- _Required work_: Your job is to retype the whole listing exactly.

──────── Material supplied ────────

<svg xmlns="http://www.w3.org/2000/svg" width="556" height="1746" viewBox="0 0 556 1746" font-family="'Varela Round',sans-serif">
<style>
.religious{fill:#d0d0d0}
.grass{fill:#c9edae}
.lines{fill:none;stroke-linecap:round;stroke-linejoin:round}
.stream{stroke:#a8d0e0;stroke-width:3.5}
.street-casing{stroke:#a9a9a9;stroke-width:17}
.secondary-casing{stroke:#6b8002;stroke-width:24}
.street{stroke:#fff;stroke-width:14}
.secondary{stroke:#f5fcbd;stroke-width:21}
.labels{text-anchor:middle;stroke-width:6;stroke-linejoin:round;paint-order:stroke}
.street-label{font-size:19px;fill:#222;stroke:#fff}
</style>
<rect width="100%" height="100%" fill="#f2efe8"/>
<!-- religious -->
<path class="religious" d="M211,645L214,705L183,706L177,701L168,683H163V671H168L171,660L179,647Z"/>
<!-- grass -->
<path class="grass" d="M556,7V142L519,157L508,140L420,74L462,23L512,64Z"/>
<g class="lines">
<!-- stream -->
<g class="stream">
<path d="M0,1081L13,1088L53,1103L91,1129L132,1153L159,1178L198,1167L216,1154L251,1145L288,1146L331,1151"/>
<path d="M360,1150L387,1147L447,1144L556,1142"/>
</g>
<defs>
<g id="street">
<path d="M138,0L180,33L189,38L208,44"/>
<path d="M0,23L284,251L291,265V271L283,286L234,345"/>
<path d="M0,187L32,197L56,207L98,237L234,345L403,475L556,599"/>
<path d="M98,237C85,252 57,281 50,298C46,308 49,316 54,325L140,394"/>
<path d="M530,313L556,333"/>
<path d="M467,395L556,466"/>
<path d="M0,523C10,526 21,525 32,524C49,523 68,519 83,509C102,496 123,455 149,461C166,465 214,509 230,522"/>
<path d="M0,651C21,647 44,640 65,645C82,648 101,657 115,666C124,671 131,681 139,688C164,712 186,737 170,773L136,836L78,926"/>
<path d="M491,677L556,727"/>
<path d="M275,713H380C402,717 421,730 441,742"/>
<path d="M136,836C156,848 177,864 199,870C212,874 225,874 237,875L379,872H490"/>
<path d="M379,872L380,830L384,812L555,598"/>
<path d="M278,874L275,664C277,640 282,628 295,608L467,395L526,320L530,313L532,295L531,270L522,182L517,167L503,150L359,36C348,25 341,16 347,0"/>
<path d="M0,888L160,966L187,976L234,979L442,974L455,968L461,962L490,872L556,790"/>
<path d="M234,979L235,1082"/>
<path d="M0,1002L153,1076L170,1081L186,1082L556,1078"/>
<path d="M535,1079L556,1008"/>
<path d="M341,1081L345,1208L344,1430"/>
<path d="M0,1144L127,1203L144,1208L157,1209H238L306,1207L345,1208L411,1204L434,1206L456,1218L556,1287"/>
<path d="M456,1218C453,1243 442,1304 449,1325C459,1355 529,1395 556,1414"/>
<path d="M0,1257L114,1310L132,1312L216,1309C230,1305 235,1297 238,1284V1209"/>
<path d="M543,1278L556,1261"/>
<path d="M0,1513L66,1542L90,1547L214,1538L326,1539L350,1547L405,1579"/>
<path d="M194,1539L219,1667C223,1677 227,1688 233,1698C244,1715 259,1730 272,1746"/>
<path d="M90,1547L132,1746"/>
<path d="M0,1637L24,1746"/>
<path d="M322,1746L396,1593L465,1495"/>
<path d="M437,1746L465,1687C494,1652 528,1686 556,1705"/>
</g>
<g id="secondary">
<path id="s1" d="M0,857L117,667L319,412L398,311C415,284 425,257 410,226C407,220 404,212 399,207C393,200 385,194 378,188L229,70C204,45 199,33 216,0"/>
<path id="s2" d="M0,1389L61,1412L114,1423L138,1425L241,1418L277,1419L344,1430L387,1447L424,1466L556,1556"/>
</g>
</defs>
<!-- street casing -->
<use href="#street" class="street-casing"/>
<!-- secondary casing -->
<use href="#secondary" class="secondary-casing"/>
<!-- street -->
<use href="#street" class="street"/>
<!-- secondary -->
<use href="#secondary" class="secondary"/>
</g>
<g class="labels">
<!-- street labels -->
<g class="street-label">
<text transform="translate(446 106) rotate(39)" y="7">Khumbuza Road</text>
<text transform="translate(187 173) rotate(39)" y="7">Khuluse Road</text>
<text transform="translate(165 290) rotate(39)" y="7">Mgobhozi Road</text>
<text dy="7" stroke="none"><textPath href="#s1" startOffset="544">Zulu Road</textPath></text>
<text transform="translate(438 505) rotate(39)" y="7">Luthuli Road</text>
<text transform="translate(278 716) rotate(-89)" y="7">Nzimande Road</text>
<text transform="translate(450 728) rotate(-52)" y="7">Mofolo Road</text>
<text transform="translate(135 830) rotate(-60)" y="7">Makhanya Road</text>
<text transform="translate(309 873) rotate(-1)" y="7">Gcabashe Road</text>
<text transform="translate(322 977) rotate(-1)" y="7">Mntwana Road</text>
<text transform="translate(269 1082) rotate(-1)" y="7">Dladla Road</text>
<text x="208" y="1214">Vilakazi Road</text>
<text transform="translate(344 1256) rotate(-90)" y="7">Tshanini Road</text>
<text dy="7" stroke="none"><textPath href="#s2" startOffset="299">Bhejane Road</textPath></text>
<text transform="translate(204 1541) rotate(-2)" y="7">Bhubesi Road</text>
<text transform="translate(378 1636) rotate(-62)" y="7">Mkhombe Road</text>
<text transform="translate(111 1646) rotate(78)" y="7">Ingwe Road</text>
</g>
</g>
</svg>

────────

- _Written solution_:
<svg xmlns="http://www.w3.org/2000/svg" width="556" height="1746" viewBox="0 0 556 1746" font-family="'Varela Round',sans-serif">
<style>
.religious{fill:#d0d0d0}
.grass{fill:#c9edae}
.lines{fill:none;stroke-linecap:round;stroke-linejoin:round}
.stream{stroke:#a8d0e0;stroke-width:3.5}
.street-casing{stroke:#a9a9a9;stroke-width:17}
.secondary-casing{stroke:#6b8002;stroke-width:24}
.street{stroke:#fff;stroke-width:14}
.secondary{stroke:#f5fcbd;stroke-width:21}
.labels{text-anchor:middle;stroke-width:6;stroke-linejoin:round;paint-order:stroke}
.street-label{font-size:19px;fill:#222;stroke:#fff}
</style>
<rect width="100%" height="100%" fill="#f2efe8"/>
<!-- religious -->
<path class="religious" d="M211,645L214,705L183,706L177,701L168,683H163V671H168L171,660L179,647Z"/>
<!-- grass -->
<path class="grass" d="M556,7V142L519,157L508,140L420,74L462,23L512,64Z"/>
<g class="lines">
<!-- stream -->
<g class="stream">
<path d="M0,1081L13,1088L53,1103L91,1129L132,1153L159,1178L198,1167L216,1154L251,1145L288,1146L331,1151"/>
<path d="M360,1150L387,1147L447,1144L556,1142"/>
</g>
<defs>
<g id="street">
<path d="M138,0L180,33L189,38L208,44"/>
<path d="M0,23L284,251L291,265V271L283,286L234,345"/>
<path d="M0,187L32,197L56,207L98,237L234,345L403,475L556,599"/>
<path d="M98,237C85,252 57,281 50,298C46,308 49,316 54,325L140,394"/>
<path d="M530,313L556,333"/>
<path d="M467,395L556,466"/>
<path d="M0,523C10,526 21,525 32,524C49,523 68,519 83,509C102,496 123,455 149,461C166,465 214,509 230,522"/>
<path d="M0,651C21,647 44,640 65,645C82,648 101,657 115,666C124,671 131,681 139,688C164,712 186,737 170,773L136,836L78,926"/>
<path d="M491,677L556,727"/>
<path d="M275,713H380C402,717 421,730 441,742"/>
<path d="M136,836C156,848 177,864 199,870C212,874 225,874 237,875L379,872H490"/>
<path d="M379,872L380,830L384,812L555,598"/>
<path d="M278,874L275,664C277,640 282,628 295,608L467,395L526,320L530,313L532,295L531,270L522,182L517,167L503,150L359,36C348,25 341,16 347,0"/>
<path d="M0,888L160,966L187,976L234,979L442,974L455,968L461,962L490,872L556,790"/>
<path d="M234,979L235,1082"/>
<path d="M0,1002L153,1076L170,1081L186,1082L556,1078"/>
<path d="M535,1079L556,1008"/>
<path d="M341,1081L345,1208L344,1430"/>
<path d="M0,1144L127,1203L144,1208L157,1209H238L306,1207L345,1208L411,1204L434,1206L456,1218L556,1287"/>
<path d="M456,1218C453,1243 442,1304 449,1325C459,1355 529,1395 556,1414"/>
<path d="M0,1257L114,1310L132,1312L216,1309C230,1305 235,1297 238,1284V1209"/>
<path d="M543,1278L556,1261"/>
<path d="M0,1513L66,1542L90,1547L214,1538L326,1539L350,1547L405,1579"/>
<path d="M194,1539L219,1667C223,1677 227,1688 233,1698C244,1715 259,1730 272,1746"/>
<path d="M90,1547L132,1746"/>
<path d="M0,1637L24,1746"/>
<path d="M322,1746L396,1593L465,1495"/>
<path d="M437,1746L465,1687C494,1652 528,1686 556,1705"/>
</g>
<g id="secondary">
<path id="s1" d="M0,857L117,667L319,412L398,311C415,284 425,257 410,226C407,220 404,212 399,207C393,200 385,194 378,188L229,70C204,45 199,33 216,0"/>
<path id="s2" d="M0,1389L61,1412L114,1423L138,1425L241,1418L277,1419L344,1430L387,1447L424,1466L556,1556"/>
</g>
</defs>
<!-- street casing -->
<use href="#street" class="street-casing"/>
<!-- secondary casing -->
<use href="#secondary" class="secondary-casing"/>
<!-- street -->
<use href="#street" class="street"/>
<!-- secondary -->
<use href="#secondary" class="secondary"/>
</g>
<g class="labels">
<!-- street labels -->
<g class="street-label">
<text transform="translate(446 106) rotate(39)" y="7">Khumbuza Road</text>
<text transform="translate(187 173) rotate(39)" y="7">Khuluse Road</text>
<text transform="translate(165 290) rotate(39)" y="7">Mgobhozi Road</text>
<text dy="7" stroke="none"><textPath href="#s1" startOffset="544">Zulu Road</textPath></text>
<text transform="translate(438 505) rotate(39)" y="7">Luthuli Road</text>
<text transform="translate(278 716) rotate(-89)" y="7">Nzimande Road</text>
<text transform="translate(450 728) rotate(-52)" y="7">Mofolo Road</text>
<text transform="translate(135 830) rotate(-60)" y="7">Makhanya Road</text>
<text transform="translate(309 873) rotate(-1)" y="7">Gcabashe Road</text>
<text transform="translate(322 977) rotate(-1)" y="7">Mntwana Road</text>
<text transform="translate(269 1082) rotate(-1)" y="7">Dladla Road</text>
<text x="208" y="1214">Vilakazi Road</text>
<text transform="translate(344 1256) rotate(-90)" y="7">Tshanini Road</text>
<text dy="7" stroke="none"><textPath href="#s2" startOffset="299">Bhejane Road</textPath></text>
<text transform="translate(204 1541) rotate(-2)" y="7">Bhubesi Road</text>
<text transform="translate(378 1636) rotate(-62)" y="7">Mkhombe Road</text>
<text transform="translate(111 1646) rotate(78)" y="7">Ingwe Road</text>
</g>
</g>
</svg>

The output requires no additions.